After the meta data, one needs to upload the book asset, which consists of:
- The .ibooks file (2GB maximum size)
- A sample .ibooks file, which is a subset of pages/chapters available as free download to potential customers (required for paid accounts). Apple recommends keeping the file size under 20MB so that it can be downloaded on cellular networks.
- Up to five optional screen shots of your book.
The easiest way of getting screenshots is to view the book on your iPad and press the home and power button simultaneously. The drawback of this approach is that the screenshot will capture the status bar and the iBooks application rounds the corners of the pages. Alternatively, one can capture screenshots straight from iBooks Author.
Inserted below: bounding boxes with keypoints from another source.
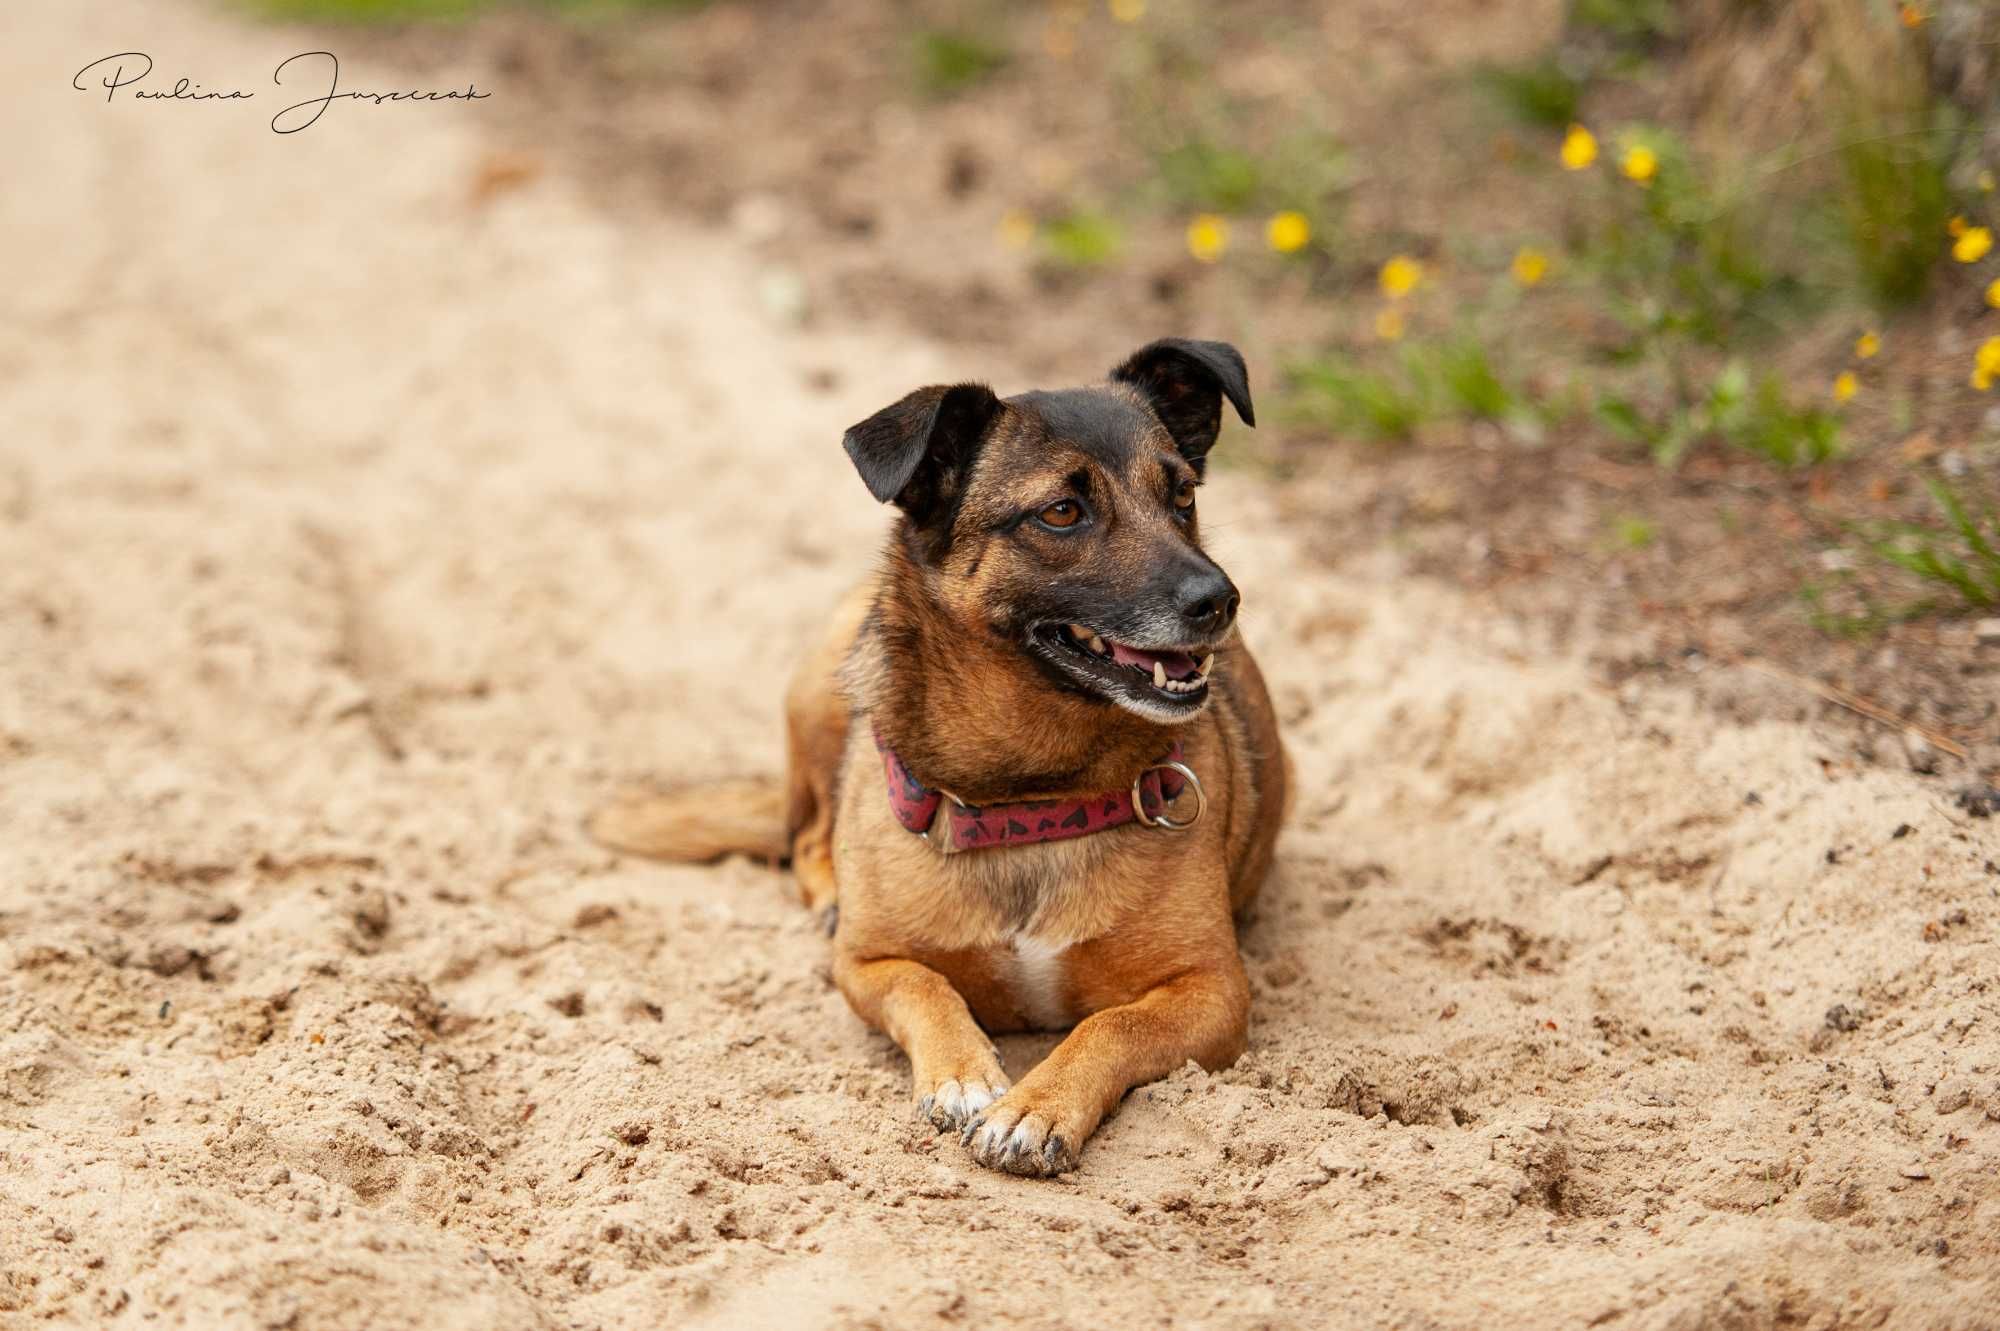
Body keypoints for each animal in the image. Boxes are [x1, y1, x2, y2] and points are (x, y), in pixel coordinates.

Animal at [584, 337, 1288, 1167]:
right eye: (1062, 512)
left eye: (1182, 495)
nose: (1220, 599)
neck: (1032, 798)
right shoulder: (866, 968)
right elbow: (926, 986)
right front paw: (963, 1074)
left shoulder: (1213, 990)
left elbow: (1111, 1022)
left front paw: (1035, 1105)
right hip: (831, 679)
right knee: (807, 829)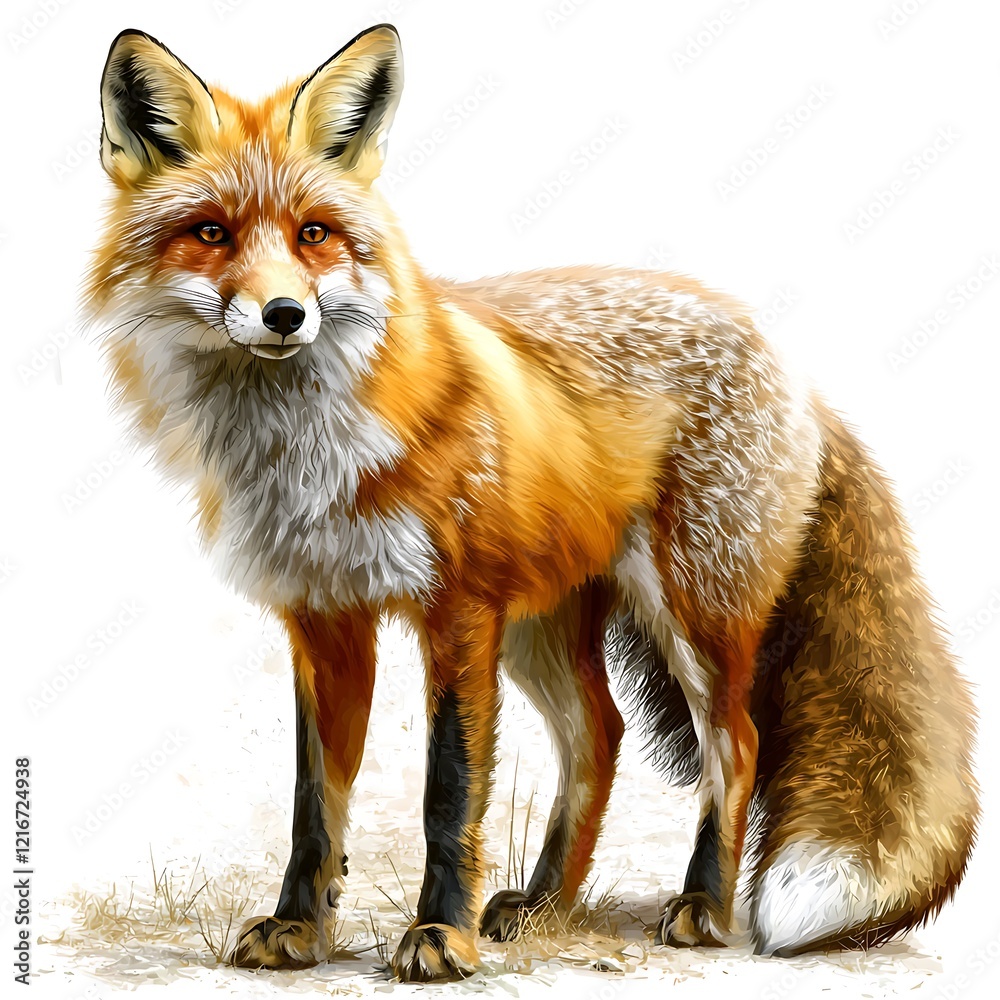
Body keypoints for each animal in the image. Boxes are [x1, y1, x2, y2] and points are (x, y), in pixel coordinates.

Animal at [84, 23, 979, 983]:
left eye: (313, 233)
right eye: (210, 233)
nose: (285, 314)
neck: (306, 455)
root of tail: (788, 365)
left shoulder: (458, 609)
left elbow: (448, 794)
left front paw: (440, 935)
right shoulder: (324, 617)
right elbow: (313, 803)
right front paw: (299, 926)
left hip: (687, 610)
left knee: (734, 746)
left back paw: (703, 905)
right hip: (544, 625)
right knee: (602, 733)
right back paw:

Passing the review process
Once your package is uploaded, you will need to undergo Apple’s review and approval process. We uploaded our book on 7/20 and it was finally approved and live on the iTunes store on 7/31 with a total wait time of 8 business days. During the review process the only issue that we needed to fix was the use of the term “iBook”, which we used describe our product. Apple has trademarked this term and insisted that we describe the book with an alternative term, such as “ebook”.
Although the review was reasonably fast, the approval process was not as transparent as it could have been. There was no indication of expected time frames for Apple reviewers and we were often wondering if Apple had even received our corrections.
I have been unable to find an exhaustive list of issues that will cause Apple to ask for a revision, but some known items that Apple checks for in the submitted book include:
- Poor quality images, audio, or video files
- Formatting issues
- Contains advertisements or links to competitor’s sites
- Contains prices
- Bad links
Managing Sales through iTunes Connect
iTunes Connect is a basic web interface used to manage your account and your content available through iTunes. It provides the following features:
- A sales dashboard with sales disaggregated by book and country (see below)
- The ability set pricing in the different territories
- The ability to provide up to 50 promotional codes for the book
- Management of trouble tickets
While the reporting functionality is adequate it is not particularly detailed and you can’t see information such as the search terms used to find your book in the iTunes store or aggregated customer demographics.
The iBooks Author program greatly simplifies the mechanics of creating and publishing an ebook. Photographic books are easy to design and Apple’s iTunes ecosystem provides a venue for distribution. The main drawback is that the book files can only be viewed in iBooks 2 on an iPad. While Apple’s iPad sales are growing exponentially, with millions of units sold every quarter, there is no way to read or view the files on other platforms (including Mac OS X).